**Task objective:**
Please format the data from the line containing "On Monday, is the end" through the line containing "9:15 AM -- neither: a" as a numbered list, leaving out blank lines.

**Provided data:**
— Begin —
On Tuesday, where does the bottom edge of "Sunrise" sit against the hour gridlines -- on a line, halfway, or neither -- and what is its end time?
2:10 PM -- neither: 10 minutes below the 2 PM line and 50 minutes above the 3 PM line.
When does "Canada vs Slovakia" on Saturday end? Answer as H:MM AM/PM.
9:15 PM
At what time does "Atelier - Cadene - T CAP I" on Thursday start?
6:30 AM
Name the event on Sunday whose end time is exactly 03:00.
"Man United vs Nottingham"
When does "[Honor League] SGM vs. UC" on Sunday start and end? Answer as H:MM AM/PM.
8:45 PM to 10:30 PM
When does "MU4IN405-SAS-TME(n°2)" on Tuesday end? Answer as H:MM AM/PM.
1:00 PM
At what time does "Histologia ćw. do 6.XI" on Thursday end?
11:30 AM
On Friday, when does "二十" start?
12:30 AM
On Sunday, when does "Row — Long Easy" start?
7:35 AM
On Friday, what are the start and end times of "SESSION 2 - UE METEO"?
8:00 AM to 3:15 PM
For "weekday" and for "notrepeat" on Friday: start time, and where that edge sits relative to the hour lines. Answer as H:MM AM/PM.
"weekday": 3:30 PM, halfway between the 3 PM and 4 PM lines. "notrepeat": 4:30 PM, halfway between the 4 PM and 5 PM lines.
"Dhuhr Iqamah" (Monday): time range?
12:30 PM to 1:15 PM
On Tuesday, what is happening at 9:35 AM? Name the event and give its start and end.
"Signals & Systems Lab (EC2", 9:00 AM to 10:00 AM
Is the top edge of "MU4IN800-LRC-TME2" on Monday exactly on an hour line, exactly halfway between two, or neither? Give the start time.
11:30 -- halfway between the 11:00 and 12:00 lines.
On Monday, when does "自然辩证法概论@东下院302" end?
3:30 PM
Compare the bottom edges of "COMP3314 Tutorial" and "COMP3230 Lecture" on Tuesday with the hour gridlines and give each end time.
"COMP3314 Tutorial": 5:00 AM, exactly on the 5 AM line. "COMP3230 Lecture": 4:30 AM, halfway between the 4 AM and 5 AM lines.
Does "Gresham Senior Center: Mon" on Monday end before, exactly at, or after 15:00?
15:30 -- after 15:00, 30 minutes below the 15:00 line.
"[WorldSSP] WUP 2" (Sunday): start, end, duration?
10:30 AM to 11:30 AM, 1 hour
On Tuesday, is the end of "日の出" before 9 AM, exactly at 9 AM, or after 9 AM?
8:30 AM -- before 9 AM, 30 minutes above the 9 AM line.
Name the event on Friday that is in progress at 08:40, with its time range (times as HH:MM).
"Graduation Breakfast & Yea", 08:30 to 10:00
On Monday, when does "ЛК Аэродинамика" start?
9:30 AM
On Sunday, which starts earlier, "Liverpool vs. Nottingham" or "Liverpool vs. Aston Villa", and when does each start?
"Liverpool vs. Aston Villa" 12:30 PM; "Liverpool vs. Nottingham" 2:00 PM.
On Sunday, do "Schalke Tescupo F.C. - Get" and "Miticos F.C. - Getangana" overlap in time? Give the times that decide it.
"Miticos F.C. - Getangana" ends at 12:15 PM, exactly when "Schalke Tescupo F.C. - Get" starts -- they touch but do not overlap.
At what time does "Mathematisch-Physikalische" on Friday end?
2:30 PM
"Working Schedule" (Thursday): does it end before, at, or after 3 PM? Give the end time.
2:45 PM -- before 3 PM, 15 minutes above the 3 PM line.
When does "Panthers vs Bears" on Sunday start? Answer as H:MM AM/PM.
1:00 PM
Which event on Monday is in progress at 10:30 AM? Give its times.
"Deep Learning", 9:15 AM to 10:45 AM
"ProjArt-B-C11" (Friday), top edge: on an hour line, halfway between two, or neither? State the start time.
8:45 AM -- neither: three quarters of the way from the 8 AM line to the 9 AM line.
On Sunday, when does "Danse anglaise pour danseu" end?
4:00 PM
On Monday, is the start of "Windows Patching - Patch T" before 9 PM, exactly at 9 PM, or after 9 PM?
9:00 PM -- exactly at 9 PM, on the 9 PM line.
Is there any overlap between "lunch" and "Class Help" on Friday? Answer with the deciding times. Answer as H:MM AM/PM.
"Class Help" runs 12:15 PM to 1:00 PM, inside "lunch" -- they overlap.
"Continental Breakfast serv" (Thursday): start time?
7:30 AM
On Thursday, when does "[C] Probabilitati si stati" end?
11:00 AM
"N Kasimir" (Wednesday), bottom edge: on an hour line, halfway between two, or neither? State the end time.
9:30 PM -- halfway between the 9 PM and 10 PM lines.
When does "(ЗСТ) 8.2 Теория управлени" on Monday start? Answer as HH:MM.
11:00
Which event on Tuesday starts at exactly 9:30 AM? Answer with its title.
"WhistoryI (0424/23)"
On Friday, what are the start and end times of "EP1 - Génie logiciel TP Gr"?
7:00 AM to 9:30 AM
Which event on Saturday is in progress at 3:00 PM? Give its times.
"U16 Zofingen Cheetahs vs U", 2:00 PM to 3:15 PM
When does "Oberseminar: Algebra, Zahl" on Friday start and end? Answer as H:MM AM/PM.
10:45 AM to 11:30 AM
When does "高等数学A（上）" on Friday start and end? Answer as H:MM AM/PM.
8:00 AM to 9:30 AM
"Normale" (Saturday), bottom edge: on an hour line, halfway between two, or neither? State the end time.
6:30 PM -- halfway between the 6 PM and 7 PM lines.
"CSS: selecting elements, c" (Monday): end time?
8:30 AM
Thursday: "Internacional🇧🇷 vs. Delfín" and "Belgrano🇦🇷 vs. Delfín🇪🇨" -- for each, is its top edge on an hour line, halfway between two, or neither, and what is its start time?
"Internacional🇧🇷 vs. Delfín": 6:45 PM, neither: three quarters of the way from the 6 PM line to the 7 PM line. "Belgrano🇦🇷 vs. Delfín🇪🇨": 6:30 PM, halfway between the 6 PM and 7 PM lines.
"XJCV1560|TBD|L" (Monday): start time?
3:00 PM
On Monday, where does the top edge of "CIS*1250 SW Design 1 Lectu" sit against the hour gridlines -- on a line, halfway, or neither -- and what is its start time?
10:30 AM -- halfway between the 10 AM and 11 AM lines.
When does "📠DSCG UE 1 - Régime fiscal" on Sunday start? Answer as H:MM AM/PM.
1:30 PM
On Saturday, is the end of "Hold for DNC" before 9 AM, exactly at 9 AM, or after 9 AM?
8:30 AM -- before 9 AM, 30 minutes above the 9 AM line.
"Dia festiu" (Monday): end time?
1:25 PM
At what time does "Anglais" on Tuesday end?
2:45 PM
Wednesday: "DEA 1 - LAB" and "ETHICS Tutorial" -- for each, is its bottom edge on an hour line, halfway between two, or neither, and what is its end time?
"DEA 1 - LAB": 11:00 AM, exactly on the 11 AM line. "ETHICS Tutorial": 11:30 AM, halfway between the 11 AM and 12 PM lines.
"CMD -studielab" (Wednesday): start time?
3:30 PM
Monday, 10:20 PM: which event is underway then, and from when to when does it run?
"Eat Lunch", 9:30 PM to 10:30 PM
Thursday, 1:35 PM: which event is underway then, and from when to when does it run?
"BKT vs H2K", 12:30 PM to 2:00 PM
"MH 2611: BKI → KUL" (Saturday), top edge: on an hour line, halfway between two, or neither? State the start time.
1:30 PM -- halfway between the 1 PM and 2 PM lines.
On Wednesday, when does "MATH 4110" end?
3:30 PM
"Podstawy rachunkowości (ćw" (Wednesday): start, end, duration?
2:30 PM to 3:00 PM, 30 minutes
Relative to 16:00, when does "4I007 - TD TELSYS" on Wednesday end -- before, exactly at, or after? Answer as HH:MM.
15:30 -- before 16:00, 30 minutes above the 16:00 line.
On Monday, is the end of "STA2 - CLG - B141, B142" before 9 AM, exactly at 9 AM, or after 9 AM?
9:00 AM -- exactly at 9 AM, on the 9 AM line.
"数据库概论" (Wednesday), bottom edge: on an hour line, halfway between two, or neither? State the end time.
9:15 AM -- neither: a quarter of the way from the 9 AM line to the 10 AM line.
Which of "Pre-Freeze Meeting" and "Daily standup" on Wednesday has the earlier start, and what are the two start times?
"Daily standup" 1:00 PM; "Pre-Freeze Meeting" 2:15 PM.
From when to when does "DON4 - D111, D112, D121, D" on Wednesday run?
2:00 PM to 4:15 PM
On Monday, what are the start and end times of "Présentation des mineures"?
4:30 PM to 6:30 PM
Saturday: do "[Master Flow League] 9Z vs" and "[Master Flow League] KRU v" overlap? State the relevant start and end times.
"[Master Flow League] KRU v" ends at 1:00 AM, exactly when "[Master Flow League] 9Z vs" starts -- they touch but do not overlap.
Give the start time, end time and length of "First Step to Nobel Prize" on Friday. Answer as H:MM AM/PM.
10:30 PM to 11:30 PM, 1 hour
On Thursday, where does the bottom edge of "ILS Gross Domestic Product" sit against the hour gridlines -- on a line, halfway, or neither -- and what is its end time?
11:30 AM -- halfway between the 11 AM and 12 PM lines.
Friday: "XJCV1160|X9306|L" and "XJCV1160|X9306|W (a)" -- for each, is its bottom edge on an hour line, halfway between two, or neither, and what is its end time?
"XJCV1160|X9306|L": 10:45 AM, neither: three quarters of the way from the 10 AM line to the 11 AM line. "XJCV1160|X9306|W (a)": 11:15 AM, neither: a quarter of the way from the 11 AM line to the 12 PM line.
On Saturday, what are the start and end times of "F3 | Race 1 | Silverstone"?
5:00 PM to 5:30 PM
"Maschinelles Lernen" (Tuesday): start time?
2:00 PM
— End —
**Full answer:**
1. On Monday, is the end of "STA2 - CLG - B141, B142" before 9 AM, exactly at 9 AM, or after 9 AM?
2. 9:00 AM -- exactly at 9 AM, on the 9 AM line.
3. "数据库概论" (Wednesday), bottom edge: on an hour line, halfway between two, or neither? State the end time.
4. 9:15 AM -- neither: a quarter of the way from the 9 AM line to the 10 AM line.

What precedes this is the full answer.